::: Extract provided :::

When Kentucky’s 2018-19 deer season opens tomorrow, with the beginning of archery hunting, opportunities to bring home some venison couldn’t be better.
Kentucky’s deer herd is large, populations in some counties are at an all-time high, and regulations have been significantly liberalized.
Clearly, Job #1 this season is for hunters to harvest more does.“It’s our goal to get every county down to a Zone 2 or a Zone 3,” said Gabe Jenkins, Deer and Elk Program Coordinator for the Kentucky Department of Fish and Wildlife Resources (KDFWR). “If a county has a Zone 1 designation, the deer population is out of control.”
The last time a change in deer regulations of this magnitude went into effect was almost 20 years ago.
During the 2000-2001 season, modern gun season was lengthened by six days to 16 days in 89 counties, hunters in the 45 Zone 1 counties were allowed to take an unlimited number of antlerless deer (does), and the county deer zoning system was streamlined.

::: Data excerpts :::

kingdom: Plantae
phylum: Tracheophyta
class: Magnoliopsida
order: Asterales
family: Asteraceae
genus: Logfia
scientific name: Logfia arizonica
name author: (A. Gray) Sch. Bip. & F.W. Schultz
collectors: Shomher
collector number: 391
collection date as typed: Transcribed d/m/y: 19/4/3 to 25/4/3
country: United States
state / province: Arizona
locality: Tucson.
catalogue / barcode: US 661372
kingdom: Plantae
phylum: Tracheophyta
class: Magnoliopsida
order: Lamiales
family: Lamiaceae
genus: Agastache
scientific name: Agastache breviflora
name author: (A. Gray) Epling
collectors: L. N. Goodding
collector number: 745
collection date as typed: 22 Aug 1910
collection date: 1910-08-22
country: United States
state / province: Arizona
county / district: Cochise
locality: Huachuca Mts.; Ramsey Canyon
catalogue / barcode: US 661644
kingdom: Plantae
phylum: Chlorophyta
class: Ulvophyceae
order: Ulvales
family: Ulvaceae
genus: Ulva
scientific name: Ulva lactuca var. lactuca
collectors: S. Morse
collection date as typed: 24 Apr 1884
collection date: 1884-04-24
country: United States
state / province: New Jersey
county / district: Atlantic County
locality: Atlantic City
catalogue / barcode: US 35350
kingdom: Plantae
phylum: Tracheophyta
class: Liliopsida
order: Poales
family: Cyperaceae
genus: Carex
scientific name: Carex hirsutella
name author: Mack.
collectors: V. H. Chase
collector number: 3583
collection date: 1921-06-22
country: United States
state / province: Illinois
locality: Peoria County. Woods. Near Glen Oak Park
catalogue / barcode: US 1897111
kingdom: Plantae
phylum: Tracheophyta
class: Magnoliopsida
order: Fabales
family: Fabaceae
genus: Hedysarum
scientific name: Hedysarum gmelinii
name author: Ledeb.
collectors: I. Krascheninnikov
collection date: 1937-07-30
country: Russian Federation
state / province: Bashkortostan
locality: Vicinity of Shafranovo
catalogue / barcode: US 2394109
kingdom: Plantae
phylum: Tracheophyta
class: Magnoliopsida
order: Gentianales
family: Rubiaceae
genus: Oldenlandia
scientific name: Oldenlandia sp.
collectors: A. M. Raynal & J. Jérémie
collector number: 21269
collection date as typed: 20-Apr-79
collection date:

:::

■ Stated problem
Copy the article on Kentucky's 2018-19 deer season in full, word for word.

■ Output
When Kentucky’s 2018-19 deer season opens tomorrow, with the beginning of archery hunting, opportunities to bring home some venison couldn’t be better.
Kentucky’s deer herd is large, populations in some counties are at an all-time high, and regulations have been significantly liberalized.
Clearly, Job #1 this season is for hunters to harvest more does.“It’s our goal to get every county down to a Zone 2 or a Zone 3,” said Gabe Jenkins, Deer and Elk Program Coordinator for the Kentucky Department of Fish and Wildlife Resources (KDFWR). “If a county has a Zone 1 designation, the deer population is out of control.”
The last time a change in deer regulations of this magnitude went into effect was almost 20 years ago.
During the 2000-2001 season, modern gun season was lengthened by six days to 16 days in 89 counties, hunters in the 45 Zone 1 counties were allowed to take an unlimited number of antlerless deer (does), and the county deer zoning system was streamlined.